However, many organizations fail to realize their long-term success depends on the ability of managers to get the best performance from every employee not just the “stars.” Individuals at every level need, and deserve, effective coaches.
These coaches help employees set and meet performance goals, augmenting the organization’s strategic plan through both formal and informal interactions. Formal coaching occurs when managers work with employees to set goals and have regularly scheduled, structured performance discussions and reviews. Informal coaching occurs day-to-day, when managers offer praise for a job well done or give suggestions for improvement.
Effective coaching benefits everyone the employee, the manager, and the organization. Employees learn to enhance their performance, work with more commitment, and discover higher job satisfaction. Managers improve their communications and ability to motivate employees. Organizations benefit by having managers and employees who recognize how their contributions work toward accomplishing their missions and goals.
Wearing two hats
In the workplace, a coach has two jobs performing specific tasks, such as sales, consulting or accounting, and developing people. Juggling the two can be a challenge, particularly in an organization that does not truly value the coaching role. Effective coaching takes time, and the more employees a manager has to coach, the more time it requires.
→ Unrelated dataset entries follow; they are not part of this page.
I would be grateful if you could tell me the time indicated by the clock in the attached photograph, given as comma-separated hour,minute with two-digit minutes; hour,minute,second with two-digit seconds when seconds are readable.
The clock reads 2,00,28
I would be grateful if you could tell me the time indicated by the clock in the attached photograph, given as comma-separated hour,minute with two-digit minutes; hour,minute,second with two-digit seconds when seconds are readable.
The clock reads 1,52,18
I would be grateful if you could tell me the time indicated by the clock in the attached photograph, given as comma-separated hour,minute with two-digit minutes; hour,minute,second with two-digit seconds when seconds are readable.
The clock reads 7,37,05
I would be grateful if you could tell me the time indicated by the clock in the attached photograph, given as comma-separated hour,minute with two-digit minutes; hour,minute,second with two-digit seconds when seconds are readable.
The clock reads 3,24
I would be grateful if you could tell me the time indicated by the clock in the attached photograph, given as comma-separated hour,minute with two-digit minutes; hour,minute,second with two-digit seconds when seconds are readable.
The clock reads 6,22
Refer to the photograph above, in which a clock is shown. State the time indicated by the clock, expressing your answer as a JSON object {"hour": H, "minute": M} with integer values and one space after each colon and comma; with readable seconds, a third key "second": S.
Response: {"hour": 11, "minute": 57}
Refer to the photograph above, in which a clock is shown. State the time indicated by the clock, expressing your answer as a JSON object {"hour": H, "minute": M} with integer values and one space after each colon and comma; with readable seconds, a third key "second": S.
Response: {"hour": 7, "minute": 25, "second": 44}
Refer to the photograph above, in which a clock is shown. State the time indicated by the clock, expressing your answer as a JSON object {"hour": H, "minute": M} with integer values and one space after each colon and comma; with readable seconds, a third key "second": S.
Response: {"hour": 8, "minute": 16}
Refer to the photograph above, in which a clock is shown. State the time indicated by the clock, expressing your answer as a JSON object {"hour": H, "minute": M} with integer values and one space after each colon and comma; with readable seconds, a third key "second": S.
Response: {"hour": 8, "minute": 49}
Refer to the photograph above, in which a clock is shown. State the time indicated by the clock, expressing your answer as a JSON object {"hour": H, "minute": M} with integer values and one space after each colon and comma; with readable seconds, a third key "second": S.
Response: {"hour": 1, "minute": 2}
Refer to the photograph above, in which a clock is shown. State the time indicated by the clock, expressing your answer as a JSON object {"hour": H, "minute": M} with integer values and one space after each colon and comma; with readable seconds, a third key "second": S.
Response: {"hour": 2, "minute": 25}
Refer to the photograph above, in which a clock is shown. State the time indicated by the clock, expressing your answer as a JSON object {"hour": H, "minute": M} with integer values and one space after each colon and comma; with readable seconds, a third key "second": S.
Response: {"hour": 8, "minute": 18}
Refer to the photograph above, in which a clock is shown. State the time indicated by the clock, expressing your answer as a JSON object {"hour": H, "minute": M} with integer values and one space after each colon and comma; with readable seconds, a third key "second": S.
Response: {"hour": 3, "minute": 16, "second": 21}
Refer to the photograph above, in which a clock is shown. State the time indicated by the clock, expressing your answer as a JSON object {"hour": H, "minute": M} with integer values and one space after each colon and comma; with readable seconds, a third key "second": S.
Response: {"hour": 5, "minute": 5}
It is generally assumed that star performers make great coaches. But do the stellar employees have what it takes to develop people? Sometimes, they do, but often they need training about how to teach others what they have done for themselves instinctively.
While annual performance reviews are common, they are often not enough. Increasingly, organizations are using a performance management process as the framework for planning and ongoing assessment of employees’ performance. Its purpose is to align employees’ goals with those of their department and the entire organization.
For example, a company’s strategic objective is to increase its overall sales figures by 20 percent in the new fiscal year. Aligning with that objective, one department’s goal is to increase its market share in a region from 15 percent to 25 percent. To support that goal, an individual salesperson is charged with increasing sales to existing customers by 7 percent or more.
Within this environment, a coach’s role expands significantly. Throughout the year, the coach monitors progress toward the established goals. The coach celebrates successes and addresses problems as they arise. Midway through the year, the coach and employee hold a formal discussion about progress toward the employee’s performance plan.
Giving good advice
A manager provides coaching to allow employees’ potential to shine and focus on their capabilities, not on their shortcomings. The coach should assess an employee’s progress toward stated goals, recognize achievements, make adjustments as needed, and enhance overall performance.
Feedback is most meaningful when it is:
- Specific about a situation, task, action, or result. People learn from concrete examples, not vague generalities.
- Offered at an appropriate time. Almost any time is appropriate for applauding strengths. Feedback on correcting weaknesses, however, is best delivered when both coach and employee are calm rather than when emotions are running high.
- Given with positive intent. While coaches can’t eliminate “negative” feedback, they need to accentuate the positive to get better results. When it comes to delivering tough messages, coaches can be direct without beating someone up.
Overall, keep in mind that how coaches deliver feedback is as important as what they say. When preparing to give an employee feedback whether formal or informal coaches need to ask how they would want to hear the same message from their managers.